1. Como chegar a Chefchaouen e circular pela cidade
Antes de continuar, saiba que é uma cidade pequena e que não tem infraestrutura ferroviária.
Desde Tetuão, a 46 km
É a cidade com o aeroporto mais próximo. A partir daí pode apanhar um autocarro, embora faça várias paragens e demore cerca de 5 horas. É muito melhor reservar um táxi, que chega numa hora.
Desde Tânger, a 115 km
Cerca de duas horas e meia. A opção mais barata é o autocarro; também pode contratar transporte privado ou um táxi.
Desde Fez ou Casablanca
Existem serviços de autocarros, embora estas ligações sejam mais longas e possam demorar entre cinco e seis horas. Nestes casos recomendamos mesmo o autocarro.
Carro alugado
Dá-lhe a vantagem de poder deslocar-se pelos arredores sem depender de horários.
Compre o bilhete com antecedência
Uma vez em Chefchaouen, a maioria dos visitantes opta por explorar a pé, já que a medina, com as suas ruas estreitas e íngremes, é melhor percorrida a pé. Se preferir algo mais confortável, os táxis são uma opção acessível e estão disponíveis nas principais zonas turísticas.
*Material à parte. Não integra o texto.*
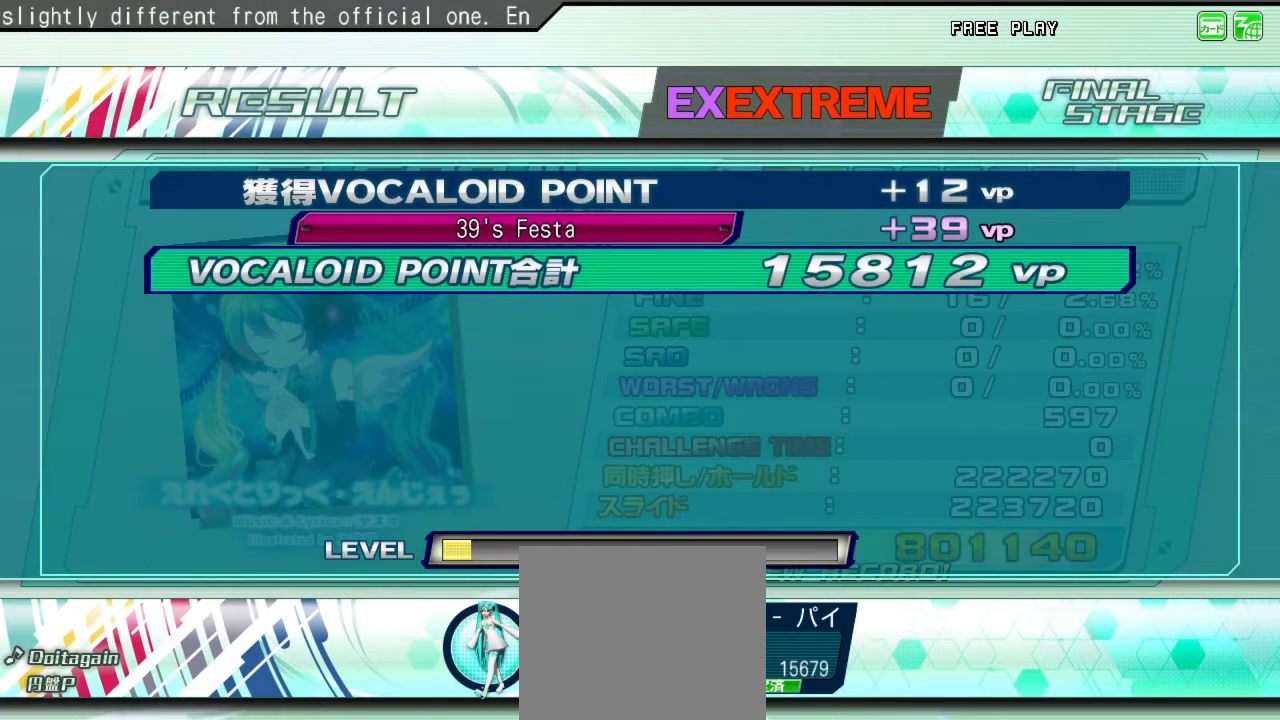
Gameplay with a controller (PlayStation layout); each line is a JSON object with the inputs held at the frame after it. "events" lists button and stick changes between this image and that frame as [ms after this image, input, new state], when the widget could be followed in between. Not read: L1.
{"buttons": ["CIRCLE"], "left_stick": "center", "right_stick": "center", "events": [[500, "CIRCLE", "down"]]}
Para se deslocar aos arredores, como às Cascatas de Akchour ou à Ponte de Deus, os táxis ou o aluguer de viaturas são as melhores opções.
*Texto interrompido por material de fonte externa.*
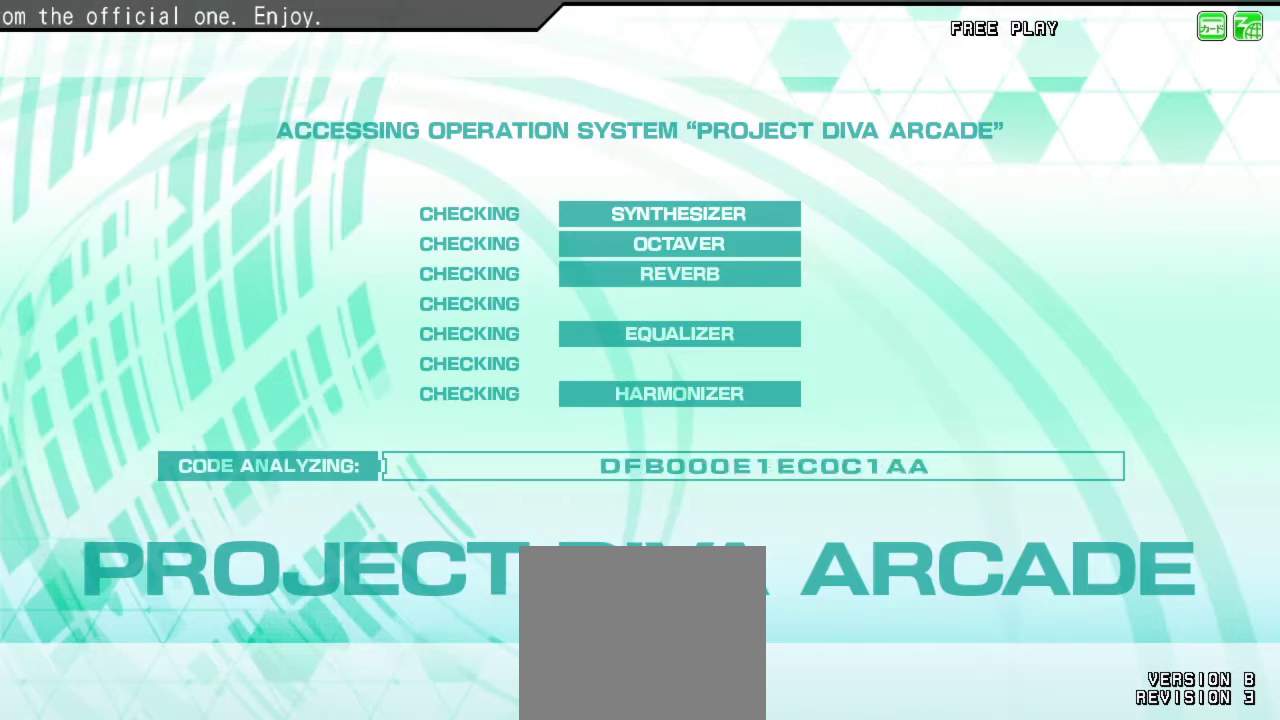
{"buttons": [], "left_stick": "center", "right_stick": "center", "events": []}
Chefchaouen tem duas noites e um dia inteiro de exploração na nossa travessia de catorze dias de Tânger a Marraquexe.
Ver viagens desde Tânger2. Breve história de Chefchaouen
A cidade de Chefchaouen, fundada em 1471 por Moulay Ali Ben Rachid, tem as suas raízes na resistência contra a invasão portuguesa.
Originalmente, esta pequena cidade fortificada serviu de refúgio para muçulmanos e judeus que fugiam da reconquista espanhola. Esta particularidade deu-lhe uma rica diversidade cultural, plasmada na sua arquitetura e tradições. As suas ruas em tons azuis evocam uma mistura entre o árabe e o andaluz.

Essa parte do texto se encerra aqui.